→ **Exercise directions**:
For the data below, restate word for word only the lines from the line containing "890 540 3.76" through the line containing "91 192 13523", both ends included.

→ **Data excerpts**:
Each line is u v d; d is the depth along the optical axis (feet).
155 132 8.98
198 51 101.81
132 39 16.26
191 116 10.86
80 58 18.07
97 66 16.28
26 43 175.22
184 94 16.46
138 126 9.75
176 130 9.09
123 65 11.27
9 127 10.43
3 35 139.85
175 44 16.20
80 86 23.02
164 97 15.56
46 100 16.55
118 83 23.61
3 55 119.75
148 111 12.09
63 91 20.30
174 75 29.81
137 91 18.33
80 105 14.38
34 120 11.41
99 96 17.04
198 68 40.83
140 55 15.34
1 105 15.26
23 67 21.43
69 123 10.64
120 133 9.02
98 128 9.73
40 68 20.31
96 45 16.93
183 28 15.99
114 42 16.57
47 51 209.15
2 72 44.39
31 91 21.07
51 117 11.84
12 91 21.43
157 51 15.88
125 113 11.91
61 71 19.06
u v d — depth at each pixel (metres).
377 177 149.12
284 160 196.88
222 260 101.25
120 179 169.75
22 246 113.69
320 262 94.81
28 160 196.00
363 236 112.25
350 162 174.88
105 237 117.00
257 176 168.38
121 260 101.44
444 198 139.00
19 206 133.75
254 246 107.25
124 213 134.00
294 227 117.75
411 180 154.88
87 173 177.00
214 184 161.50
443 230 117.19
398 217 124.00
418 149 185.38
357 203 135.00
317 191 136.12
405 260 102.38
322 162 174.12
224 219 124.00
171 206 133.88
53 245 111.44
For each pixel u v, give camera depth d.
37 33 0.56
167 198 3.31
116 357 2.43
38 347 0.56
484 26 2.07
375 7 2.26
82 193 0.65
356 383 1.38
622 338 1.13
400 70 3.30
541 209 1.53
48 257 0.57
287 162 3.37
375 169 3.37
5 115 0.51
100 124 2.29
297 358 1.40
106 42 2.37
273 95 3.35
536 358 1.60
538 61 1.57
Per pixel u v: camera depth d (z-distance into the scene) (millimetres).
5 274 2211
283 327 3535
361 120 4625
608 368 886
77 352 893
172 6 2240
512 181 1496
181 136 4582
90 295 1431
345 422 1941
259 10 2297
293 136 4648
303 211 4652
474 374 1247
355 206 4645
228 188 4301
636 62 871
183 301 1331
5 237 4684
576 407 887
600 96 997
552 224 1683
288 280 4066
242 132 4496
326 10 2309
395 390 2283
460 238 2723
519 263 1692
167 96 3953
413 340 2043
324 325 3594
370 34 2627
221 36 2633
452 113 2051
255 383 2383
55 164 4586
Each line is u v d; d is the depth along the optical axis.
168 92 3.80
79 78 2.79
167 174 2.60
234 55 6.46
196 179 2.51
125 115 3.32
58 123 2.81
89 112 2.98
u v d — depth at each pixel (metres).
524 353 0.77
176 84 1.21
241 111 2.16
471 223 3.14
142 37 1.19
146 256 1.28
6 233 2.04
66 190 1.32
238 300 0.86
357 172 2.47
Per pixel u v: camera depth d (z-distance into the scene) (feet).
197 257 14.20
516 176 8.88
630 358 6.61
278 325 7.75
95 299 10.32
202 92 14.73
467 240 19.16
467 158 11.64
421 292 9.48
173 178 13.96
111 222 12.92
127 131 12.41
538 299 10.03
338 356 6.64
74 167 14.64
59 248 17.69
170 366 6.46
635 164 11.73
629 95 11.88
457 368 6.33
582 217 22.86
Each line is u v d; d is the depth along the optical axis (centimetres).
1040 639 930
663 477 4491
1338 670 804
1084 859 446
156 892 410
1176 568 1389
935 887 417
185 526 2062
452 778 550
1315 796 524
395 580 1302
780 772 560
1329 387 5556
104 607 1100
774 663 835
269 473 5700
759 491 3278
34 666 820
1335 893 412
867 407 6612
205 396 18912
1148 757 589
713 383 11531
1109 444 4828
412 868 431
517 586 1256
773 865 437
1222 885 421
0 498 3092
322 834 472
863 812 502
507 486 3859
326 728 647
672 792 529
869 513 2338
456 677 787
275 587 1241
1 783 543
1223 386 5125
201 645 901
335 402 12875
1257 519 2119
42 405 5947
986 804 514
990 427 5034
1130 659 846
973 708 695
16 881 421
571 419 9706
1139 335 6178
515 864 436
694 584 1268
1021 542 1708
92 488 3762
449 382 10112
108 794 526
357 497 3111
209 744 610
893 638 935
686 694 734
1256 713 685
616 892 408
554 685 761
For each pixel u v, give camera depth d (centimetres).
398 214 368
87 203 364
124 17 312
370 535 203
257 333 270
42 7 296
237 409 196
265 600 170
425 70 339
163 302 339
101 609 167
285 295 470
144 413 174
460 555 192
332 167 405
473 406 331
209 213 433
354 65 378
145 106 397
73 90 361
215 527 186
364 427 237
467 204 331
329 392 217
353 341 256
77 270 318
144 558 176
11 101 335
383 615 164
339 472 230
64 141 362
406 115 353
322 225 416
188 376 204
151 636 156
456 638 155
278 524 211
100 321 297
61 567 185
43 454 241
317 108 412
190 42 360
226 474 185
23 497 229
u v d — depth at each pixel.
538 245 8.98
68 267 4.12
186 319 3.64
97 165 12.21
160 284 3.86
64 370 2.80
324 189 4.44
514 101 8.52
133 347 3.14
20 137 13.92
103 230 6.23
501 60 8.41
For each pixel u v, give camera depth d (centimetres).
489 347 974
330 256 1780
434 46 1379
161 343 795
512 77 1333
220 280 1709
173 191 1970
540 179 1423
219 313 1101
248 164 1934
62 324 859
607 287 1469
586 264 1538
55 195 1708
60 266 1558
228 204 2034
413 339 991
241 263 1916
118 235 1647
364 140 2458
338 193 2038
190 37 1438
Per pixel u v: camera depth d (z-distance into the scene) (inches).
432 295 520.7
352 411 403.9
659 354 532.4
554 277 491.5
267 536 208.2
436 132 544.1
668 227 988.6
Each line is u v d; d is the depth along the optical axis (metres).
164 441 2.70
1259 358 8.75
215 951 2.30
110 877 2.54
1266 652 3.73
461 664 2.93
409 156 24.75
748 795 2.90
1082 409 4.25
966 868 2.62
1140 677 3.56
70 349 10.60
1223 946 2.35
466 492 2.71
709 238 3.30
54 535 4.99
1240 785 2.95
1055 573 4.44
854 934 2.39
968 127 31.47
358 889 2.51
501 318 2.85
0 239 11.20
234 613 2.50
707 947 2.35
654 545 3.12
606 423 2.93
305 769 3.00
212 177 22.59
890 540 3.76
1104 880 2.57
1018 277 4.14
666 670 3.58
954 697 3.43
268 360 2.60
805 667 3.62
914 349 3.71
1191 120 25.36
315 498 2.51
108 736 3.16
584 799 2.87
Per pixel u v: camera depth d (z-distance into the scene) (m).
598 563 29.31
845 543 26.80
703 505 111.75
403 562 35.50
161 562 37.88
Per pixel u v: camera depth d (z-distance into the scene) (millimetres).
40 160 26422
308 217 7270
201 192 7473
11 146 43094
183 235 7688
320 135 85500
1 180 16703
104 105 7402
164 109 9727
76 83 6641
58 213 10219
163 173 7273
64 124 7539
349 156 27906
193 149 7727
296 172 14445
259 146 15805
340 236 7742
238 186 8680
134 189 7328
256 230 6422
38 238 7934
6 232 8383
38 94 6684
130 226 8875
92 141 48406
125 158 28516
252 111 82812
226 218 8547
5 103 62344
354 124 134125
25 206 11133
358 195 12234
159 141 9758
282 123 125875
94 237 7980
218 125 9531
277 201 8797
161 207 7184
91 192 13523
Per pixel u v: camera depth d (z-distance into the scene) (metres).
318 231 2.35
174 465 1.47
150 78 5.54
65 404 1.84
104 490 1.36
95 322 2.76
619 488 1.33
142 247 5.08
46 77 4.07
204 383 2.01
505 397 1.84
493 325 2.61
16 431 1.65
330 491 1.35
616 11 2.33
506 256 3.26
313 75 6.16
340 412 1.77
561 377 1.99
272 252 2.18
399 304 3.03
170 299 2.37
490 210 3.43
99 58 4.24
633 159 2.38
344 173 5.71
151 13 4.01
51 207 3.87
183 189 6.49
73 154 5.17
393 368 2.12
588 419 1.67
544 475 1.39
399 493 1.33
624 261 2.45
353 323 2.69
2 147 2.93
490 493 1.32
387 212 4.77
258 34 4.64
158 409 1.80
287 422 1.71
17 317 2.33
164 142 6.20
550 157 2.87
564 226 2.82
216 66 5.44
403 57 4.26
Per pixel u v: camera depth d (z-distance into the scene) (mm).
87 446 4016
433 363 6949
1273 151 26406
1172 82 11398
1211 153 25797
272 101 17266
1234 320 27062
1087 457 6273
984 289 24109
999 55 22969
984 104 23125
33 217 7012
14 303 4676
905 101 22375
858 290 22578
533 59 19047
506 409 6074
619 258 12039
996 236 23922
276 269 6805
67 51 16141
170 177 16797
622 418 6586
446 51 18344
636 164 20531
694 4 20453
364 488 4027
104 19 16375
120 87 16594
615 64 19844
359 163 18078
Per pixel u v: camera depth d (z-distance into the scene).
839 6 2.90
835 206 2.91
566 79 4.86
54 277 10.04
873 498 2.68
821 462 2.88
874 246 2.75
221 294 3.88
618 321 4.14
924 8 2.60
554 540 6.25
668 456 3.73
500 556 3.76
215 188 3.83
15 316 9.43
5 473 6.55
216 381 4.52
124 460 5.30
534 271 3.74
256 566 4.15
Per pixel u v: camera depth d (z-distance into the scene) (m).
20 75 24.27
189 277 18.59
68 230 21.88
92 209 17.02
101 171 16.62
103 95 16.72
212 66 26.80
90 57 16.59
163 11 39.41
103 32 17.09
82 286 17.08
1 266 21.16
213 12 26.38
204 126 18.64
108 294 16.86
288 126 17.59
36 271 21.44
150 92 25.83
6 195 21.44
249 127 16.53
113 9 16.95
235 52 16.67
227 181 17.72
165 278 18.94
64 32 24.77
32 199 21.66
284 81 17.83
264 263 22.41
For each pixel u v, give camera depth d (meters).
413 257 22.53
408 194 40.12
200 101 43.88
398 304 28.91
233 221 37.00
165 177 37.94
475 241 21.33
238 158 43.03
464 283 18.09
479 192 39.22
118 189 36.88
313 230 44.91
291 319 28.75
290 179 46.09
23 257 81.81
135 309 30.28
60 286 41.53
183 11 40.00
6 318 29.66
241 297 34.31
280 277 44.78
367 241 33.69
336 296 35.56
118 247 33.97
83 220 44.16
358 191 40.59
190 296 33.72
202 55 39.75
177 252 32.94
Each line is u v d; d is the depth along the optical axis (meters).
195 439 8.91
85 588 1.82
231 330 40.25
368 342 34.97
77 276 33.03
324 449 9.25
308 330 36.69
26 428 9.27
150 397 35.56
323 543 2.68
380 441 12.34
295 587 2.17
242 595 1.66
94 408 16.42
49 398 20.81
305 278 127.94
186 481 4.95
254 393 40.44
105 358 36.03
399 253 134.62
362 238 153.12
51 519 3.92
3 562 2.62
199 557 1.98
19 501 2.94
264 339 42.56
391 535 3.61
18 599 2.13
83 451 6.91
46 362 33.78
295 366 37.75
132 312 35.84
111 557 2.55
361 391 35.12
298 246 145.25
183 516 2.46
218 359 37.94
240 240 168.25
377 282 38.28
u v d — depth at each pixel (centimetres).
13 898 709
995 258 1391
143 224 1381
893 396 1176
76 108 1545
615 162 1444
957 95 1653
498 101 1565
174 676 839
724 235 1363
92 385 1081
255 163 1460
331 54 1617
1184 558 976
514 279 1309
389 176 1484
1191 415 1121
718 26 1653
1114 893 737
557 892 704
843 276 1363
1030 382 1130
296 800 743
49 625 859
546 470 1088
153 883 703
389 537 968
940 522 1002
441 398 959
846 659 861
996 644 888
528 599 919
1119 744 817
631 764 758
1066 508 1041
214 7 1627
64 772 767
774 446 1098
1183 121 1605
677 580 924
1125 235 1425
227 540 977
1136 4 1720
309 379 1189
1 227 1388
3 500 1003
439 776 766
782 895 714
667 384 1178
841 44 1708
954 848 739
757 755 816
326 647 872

→ **Solved exercise**:
890 540 3.76
1104 880 2.57
1018 277 4.14
666 670 3.58
954 697 3.43
268 360 2.60
805 667 3.62
914 349 3.71
1191 120 25.36
315 498 2.51
108 736 3.16
584 799 2.87
Per pixel u v: camera depth d (z-distance into the scene) (m).
598 563 29.31
845 543 26.80
703 505 111.75
403 562 35.50
161 562 37.88
Per pixel u v: camera depth d (z-distance into the scene) (millimetres).
40 160 26422
308 217 7270
201 192 7473
11 146 43094
183 235 7688
320 135 85500
1 180 16703
104 105 7402
164 109 9727
76 83 6641
58 213 10219
163 173 7273
64 124 7539
349 156 27906
193 149 7727
296 172 14445
259 146 15805
340 236 7742
238 186 8680
134 189 7328
256 230 6422
38 238 7934
6 232 8383
38 94 6684
130 226 8875
92 141 48406
125 158 28516
252 111 82812
226 218 8547
5 103 62344
354 124 134125
25 206 11133
358 195 12234
159 141 9758
282 123 125875
94 237 7980
218 125 9531
277 201 8797
161 207 7184
91 192 13523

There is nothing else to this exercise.